For most of FCS history, an extremely low-fat diet has been the only management strategy. Patients are advised to limit total dietary fat to roughly 10 to 20 grams per day, a fraction of the 44 to 78 grams typical in an average diet. This means avoiding most oils, butter, nuts, fatty meats, full-fat dairy, fried foods, and many processed products. Even with strict adherence, triglyceride levels in FCS commonly remain above 1,000 mg/dL.

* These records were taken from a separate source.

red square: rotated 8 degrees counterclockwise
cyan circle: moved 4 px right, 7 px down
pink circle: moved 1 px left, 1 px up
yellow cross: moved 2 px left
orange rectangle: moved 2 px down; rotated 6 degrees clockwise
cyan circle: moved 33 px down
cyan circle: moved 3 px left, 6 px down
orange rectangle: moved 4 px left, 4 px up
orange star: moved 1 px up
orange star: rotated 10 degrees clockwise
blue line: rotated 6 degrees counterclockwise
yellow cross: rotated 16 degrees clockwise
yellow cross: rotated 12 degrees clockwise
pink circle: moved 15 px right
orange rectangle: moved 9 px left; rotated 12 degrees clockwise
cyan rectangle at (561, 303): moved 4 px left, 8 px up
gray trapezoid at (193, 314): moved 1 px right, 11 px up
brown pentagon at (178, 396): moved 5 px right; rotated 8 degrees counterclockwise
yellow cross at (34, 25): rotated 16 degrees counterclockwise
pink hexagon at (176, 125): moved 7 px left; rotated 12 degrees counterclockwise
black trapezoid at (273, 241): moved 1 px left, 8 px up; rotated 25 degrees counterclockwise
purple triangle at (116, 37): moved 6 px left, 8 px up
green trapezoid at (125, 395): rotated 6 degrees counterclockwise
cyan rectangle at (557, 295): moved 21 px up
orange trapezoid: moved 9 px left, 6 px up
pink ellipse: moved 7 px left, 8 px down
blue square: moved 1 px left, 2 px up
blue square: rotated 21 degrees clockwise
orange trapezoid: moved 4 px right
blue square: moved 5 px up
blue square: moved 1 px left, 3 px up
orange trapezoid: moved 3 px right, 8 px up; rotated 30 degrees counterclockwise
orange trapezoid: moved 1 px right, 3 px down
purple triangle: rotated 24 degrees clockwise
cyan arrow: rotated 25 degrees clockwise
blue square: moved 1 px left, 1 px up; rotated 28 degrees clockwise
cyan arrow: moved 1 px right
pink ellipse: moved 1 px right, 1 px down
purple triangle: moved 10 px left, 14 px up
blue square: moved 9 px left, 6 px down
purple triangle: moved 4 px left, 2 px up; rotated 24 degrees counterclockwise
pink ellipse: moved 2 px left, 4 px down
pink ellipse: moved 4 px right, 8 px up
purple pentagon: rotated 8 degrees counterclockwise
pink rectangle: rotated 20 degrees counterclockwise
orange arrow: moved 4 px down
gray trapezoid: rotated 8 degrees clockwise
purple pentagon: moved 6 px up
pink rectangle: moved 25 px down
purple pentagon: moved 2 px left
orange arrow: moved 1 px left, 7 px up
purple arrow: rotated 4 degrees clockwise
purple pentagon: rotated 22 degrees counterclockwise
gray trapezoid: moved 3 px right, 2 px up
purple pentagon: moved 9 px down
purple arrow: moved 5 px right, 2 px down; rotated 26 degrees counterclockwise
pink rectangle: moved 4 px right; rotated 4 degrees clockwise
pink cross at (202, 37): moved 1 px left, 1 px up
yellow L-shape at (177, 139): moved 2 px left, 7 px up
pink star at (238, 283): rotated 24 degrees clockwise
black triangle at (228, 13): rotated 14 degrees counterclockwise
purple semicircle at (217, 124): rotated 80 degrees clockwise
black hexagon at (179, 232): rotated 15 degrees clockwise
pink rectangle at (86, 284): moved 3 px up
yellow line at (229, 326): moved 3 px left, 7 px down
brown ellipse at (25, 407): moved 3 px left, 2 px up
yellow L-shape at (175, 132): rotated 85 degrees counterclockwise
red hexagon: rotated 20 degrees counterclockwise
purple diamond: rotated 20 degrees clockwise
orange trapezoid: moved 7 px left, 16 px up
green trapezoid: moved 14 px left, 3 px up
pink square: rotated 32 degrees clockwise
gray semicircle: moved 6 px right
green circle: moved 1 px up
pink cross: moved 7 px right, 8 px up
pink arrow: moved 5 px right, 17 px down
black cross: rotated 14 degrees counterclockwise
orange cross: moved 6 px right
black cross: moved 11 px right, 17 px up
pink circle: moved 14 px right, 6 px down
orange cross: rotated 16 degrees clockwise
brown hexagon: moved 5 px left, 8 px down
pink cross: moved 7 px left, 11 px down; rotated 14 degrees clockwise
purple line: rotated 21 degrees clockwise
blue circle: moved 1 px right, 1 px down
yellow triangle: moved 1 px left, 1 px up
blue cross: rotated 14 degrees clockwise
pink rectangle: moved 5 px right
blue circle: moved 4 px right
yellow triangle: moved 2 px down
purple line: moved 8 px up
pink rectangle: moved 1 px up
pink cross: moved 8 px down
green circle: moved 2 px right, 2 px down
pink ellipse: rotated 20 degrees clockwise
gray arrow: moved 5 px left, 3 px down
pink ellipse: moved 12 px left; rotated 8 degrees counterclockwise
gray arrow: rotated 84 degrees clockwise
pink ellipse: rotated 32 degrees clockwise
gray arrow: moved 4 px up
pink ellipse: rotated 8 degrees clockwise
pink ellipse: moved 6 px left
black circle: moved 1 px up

Medium-chain triglycerides (MCTs), found in coconut oil and available as supplements, are sometimes used as an alternative fat source because they’re absorbed differently and don’t require LPL to be processed. Alcohol must be avoided entirely, as it further impairs triglyceride clearance.

New Treatment Options

In December 2024, the FDA approved olezarsen (brand name Tryngolza) as the first medication specifically for adults with FCS. It’s given as a subcutaneous injection once a month at a dose of 80 mg, alongside dietary fat restriction.

Olezarsen works by blocking production of a protein called apolipoprotein C-III, which normally slows down triglyceride clearance. By reducing this protein, the drug helps the body clear triglycerides through pathways that don’t depend on the broken LPL enzyme. In the phase 3 BALANCE trial of 66 FCS patients, those receiving the 80 mg dose saw their triglycerides drop by an average of 43.5% after six months compared to placebo. Earlier trials in patients with elevated triglycerides (not exclusively FCS) showed reductions of 57% to 61% at similar doses. These are meaningful drops for a population that previously had no effective medication.

The approval of olezarsen represents a significant shift for FCS patients, many of whom have spent decades managing their condition through diet alone while still facing repeated pancreatitis hospitalizations. It does not eliminate the need for dietary fat restriction but offers a meaningful additional layer of protection against dangerous triglyceride spikes.